__IHRE AUFGABEN__
**a.** Bis zu welchem Jahr versprechen die G7-Länder laut dem Text über die Klimaerklärung, ihre Stromversorgung größtenteils ohne CO2-Ausstoß zu organisieren?
**b.** Der Text über die G7-Klimaerklärung behauptet, die G7-Länder hätten sich beim Klimathema etwa 15 Seiten sparen können. Erläutern Sie, womit der Text das begründet.
**c.** Setzen Sie den Text über die G7-Klimaerklärung im Anschluss an seinen letzten Satz fort.

__TEXT__
——
Kohleausstieg in den G7-Ländern bis 2035

Zumindest beim Klimathema hätten sich die G7-Länder etwa 15 Seiten ihrer Ausführungen sparen können. Denn bereits auf Seite 23 der 39-seitigen Erklärung steht eigentlich alles Nötige: „Wir erkennen an, dass es zentral wichtig ist, Klimawandel-Betrachtungen konsistent in alle ökonomischen und finanziellen Entscheidungsprozesse einzubinden.“ Täten die G7-Staaten das, drohte der Erde nicht eine Erwärmung um 3,2 Grad Celsius bis 2100, wie die Erklärung beklagt. Und die Regierungen müssten auch nicht mit „Sorge zu Kenntnis nehmen, welchen Umfang private Investitionen, vor allem die fossilen Energien“ erreicht haben, die dem Pariser Abkommen widersprechen.

Weil die Welt aber nicht so einfach ist, geht die Erklärung sehr ins Detail – durchaus mit Fortschritten, wie KlimaschützerInnen meinen: Bis 2035 versprechen die westlichen Industrieländer, ihre Stromversorgung größtenteils ohne CO2-Ausstoß zu organisieren, was Greenpeace einen „wichtigen Schritt zum globalen Klimaschutz“ nennt. Das erhoffte Datum 2030 für einen Kohleausstieg schaffte es allerdings nicht in den Text.

Aber alle G7-Länder, jetzt auch Japan, stellen ihre Exportfinanzierung für Kohle ein; bis 2030 soll ihr Verkehr „in hohem Maße“ dekarbonisiert sein, also ohne Verbrennungsmotoren laufen; die Industrieländer wollen sich auf Standards einigen, was als „grüner“ Stahl und Zement gilt, um den Sektor in Schwung zu bringen. Den Ausbau des grünen Wasserstoffs wollen sie ebenfalls vorantreiben, beim Ausbau der Erneuerbaren sprechen sie von einer Verdreifachung, und sie wollen den Klimakiller Methan energischer bekämpfen.

Flexibel beim Schadensersatz, aber nicht mehr Geld

International wollen die G7 in einem „Klima-Club“ ihre Politik abstimmen und weiter Schwellenländern wie Südafrika helfen, von der Kohle loszukommen. Dazu kommt das Versprechen, jeweils ein Drittel der Land- und Meeresgebiete unter Naturschutz zu stellen, die Kreislaufwirtschaft zu stärken und Handelsketten sozialer und ökologischer zu organisieren.
——
(Keypoint-Daten von Körper oder Hand)
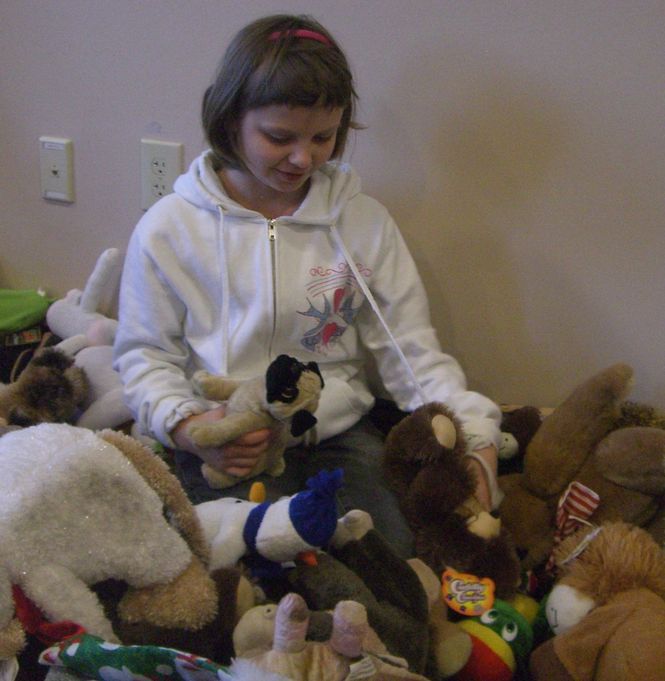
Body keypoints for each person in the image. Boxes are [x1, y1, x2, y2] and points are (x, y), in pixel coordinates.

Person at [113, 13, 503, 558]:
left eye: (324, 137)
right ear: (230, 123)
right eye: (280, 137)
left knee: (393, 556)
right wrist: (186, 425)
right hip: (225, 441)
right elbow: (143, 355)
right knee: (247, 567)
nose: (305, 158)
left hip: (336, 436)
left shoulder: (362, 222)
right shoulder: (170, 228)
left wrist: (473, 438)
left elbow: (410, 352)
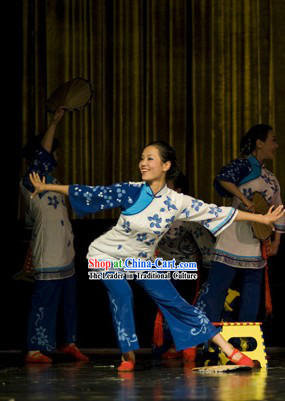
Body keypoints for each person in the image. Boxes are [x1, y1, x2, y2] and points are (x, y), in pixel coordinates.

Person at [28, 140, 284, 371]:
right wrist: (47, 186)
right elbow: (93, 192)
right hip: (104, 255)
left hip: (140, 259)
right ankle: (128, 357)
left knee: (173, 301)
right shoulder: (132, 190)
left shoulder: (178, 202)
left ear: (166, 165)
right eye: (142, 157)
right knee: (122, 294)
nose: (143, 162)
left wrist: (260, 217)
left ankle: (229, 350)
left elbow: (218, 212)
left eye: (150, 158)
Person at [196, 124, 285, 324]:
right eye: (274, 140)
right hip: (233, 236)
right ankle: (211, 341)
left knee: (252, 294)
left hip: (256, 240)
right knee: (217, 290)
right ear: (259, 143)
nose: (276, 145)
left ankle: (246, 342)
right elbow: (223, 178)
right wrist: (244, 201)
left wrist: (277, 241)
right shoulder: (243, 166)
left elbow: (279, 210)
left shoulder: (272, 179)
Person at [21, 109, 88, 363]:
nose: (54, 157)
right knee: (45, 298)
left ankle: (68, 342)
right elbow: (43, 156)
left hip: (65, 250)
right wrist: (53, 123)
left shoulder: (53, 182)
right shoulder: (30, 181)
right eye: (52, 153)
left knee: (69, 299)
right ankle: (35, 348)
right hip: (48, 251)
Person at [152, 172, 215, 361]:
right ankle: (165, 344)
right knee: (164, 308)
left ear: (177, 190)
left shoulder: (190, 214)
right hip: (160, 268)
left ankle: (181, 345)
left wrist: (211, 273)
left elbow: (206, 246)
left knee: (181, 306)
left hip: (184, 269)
——
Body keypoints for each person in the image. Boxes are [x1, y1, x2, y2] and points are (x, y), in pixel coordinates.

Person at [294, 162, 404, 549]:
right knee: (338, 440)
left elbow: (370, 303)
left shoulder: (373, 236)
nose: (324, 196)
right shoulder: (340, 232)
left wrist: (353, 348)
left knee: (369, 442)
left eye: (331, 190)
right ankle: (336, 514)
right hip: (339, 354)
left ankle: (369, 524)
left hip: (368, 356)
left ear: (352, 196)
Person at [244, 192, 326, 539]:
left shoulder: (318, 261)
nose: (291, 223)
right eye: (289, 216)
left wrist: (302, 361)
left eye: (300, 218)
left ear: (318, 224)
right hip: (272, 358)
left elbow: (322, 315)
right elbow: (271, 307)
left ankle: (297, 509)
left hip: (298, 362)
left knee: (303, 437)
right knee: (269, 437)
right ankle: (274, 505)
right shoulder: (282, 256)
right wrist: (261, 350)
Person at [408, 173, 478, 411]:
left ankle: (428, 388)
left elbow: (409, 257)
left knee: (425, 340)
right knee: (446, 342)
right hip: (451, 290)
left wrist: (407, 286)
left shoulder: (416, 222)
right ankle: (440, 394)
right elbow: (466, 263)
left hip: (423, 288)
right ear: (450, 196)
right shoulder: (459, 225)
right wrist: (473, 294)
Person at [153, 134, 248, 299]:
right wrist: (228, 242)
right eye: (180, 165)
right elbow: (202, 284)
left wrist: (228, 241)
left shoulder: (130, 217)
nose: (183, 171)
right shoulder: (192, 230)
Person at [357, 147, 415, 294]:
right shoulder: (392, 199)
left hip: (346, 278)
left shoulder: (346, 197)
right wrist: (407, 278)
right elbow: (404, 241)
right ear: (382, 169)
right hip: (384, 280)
——
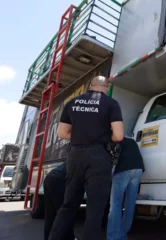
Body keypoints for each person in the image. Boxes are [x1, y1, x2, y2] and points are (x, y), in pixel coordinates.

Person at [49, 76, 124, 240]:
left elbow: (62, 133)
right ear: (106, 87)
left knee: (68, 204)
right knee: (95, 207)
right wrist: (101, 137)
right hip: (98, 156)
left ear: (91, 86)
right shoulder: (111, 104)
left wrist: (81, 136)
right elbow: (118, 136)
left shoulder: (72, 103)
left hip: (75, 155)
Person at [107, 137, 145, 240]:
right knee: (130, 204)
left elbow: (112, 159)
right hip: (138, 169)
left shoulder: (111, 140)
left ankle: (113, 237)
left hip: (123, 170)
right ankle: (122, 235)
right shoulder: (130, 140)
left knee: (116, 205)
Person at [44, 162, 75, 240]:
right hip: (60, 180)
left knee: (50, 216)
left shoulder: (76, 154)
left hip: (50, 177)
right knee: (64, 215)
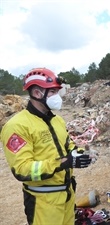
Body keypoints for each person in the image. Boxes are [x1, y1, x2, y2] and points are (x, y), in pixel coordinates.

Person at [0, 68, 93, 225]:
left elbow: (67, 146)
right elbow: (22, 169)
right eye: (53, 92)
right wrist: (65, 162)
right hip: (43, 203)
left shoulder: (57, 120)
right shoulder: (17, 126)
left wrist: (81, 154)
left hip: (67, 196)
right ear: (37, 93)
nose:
——
__LÖSUNGEN__
**a.** Bis 2035.

**b.** Bereits auf Seite 23 der 39-seitigen Erklärung steht im Grunde alles Nötige. Dort erkennen die G7 an, dass es zentral wichtig ist, Klimawandel-Betrachtungen konsistent in alle ökonomischen und finanziellen Entscheidungsprozesse einzubinden.

**c.**
Die westlichen G7-Industriestaaten senden auch Signale an die Entwicklungsländer, dass sie zu Fortschritten im UN-Prozess im Herbst bereit sind: Zum ersten Mal lassen die Industrieländer in dem Text ausdrücklich die Bereitschaft erkennen, beim heftig umstrittenen Thema „Verluste und Schäden“ konkret zu verhandeln. Dabei geht es um Schadensersatz für bereits akute Klimaschäden.

Auch soll es für arme Länder mehr Geld für die Anpassung an den Klimawandel geben – allerdings nicht insgesamt mehr Hilfen als die bislang schon zugesagten 100 Milliarden Dollar jährlich, bei denen die Industriestaaten ihre Versprechen derzeit nicht einhalten. Klarheit über höhere Hilfen soll es erst 2024 geben – „dass hier klare Zusagen fehlen, ist für viele Länder enttäuschend“, sagt Brick Medack von der Umweltorganisation E3G.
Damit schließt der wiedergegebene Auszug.